Orwell's Dark Visions in '1984' Hit Opera Stage

LONDON -- The creators of a new opera based on the novel "Nineteen Eighty-Four" did not have to work hard to make George Orwell's nightmarish vision of a loveless and brutal world resonate with audiences today.

Technology used for surveillance and control, the denial of personal freedom, Doublethink, Newspeak and a seemingly endless war place a work written in 1948 firmly in the 21st Century.

Lorin Maazel, the American conductor and composer who began working on the opera in 2000, insisted he did not set out to create political theater.
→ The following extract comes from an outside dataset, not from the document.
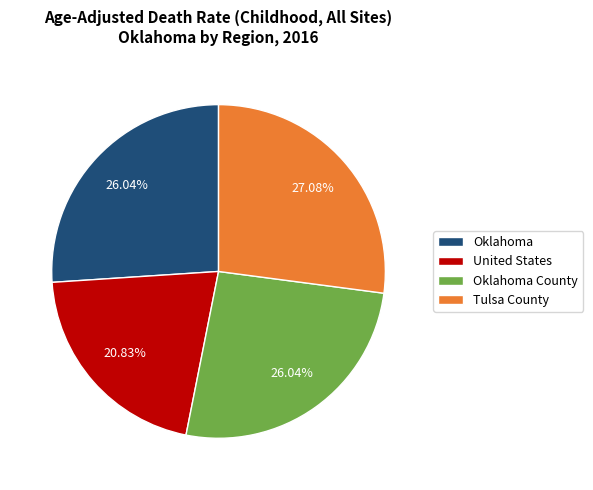

Count the number of slices in the pie.

4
"Five years ago no-one was really thinking in these terms," the 75-year-old told Reuters backstage after a dress rehearsal for Tuesday's world premiere.
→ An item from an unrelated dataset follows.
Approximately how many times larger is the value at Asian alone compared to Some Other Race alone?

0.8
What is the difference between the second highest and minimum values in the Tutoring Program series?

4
"The theme has concurrently become very current and seemingly ever more relevant ... but that was really not our intention."

There are references placing the action in the present: the sound of helicopters, orange jumpsuits for criminals and an English-American accent for Big Brother. But "1984," the opera, largely sticks to the novel's script.

"We started discussing this project in the year 2000, so it was way before 9/11," said Canadian director Robert Lepage, renowned for his bold and visually inventive productions.

"At that moment we didn't suspect that the piece would resonate in such a strong way in today's world."

Lepage argued that Orwell's work had lost none of its relevance since the fall of Soviet Communism, the totalitarian system with which most readers associate the narrative. Spectators could work that out for themselves, he added.

"You have to have confidence in the intelligence of the audience, you have to trust ... that you don't need to stress or underline anything that has to do with security or terrorism."


The production is high-tech, using giant video images, advanced instruments of torture and perforated steel sets to show that even when characters may feel they are hidden from the prying eyes of the omnipresent state, they can be seen.

There is Room 101, starving rats, bomb attacks, a public hanging and the twisted logic of Doublethink: "War is Peace! Freedom is Slavery! Ignorance is Strength!"

"The story is terrifying and the production looks like Matrix 3," said Maazel, referring to the Hollywood blockbuster trilogy in which humans rebel against a malevolent cyber-intelligence that has created a false version of 20th century life to keep human slaves satisfied.

Maazel said traditional opera-goers could be in for a shock.

But as well as its dystopian horror, at the story's center is a doomed love affair between Winston Smith and Julia, the stuff of classic opera.

"It's not just about political regimes," said Lepage. "It's about intimacy. 1984 is a love story. We are in a non-intimate culture, we're in a culture of spying on everyday life."

Maazel, who conducts the production, has described the music as "kaleidoscopic," blending atonal passages with a national anthem, love arias and nods to times past; barber shop quartets and blues.

He is philosophical about how 1984 will be received by critics, but already there are rumblings that the opera, which Maazel partly funded himself, is little more than a "vanity project" for a venerated conductor.

Maazel is unapologetic, arguing that works like 1984 are likely to attract a broader, younger audience to an art form often dismissed as irrelevant and elitist.

"There is no way of defending a tradition unless one renews it," he said.

"If this opera in its modest way reaffirms other people's conviction that the art form is viable and relevant to today's world, we will all feel that we've made an important contribution."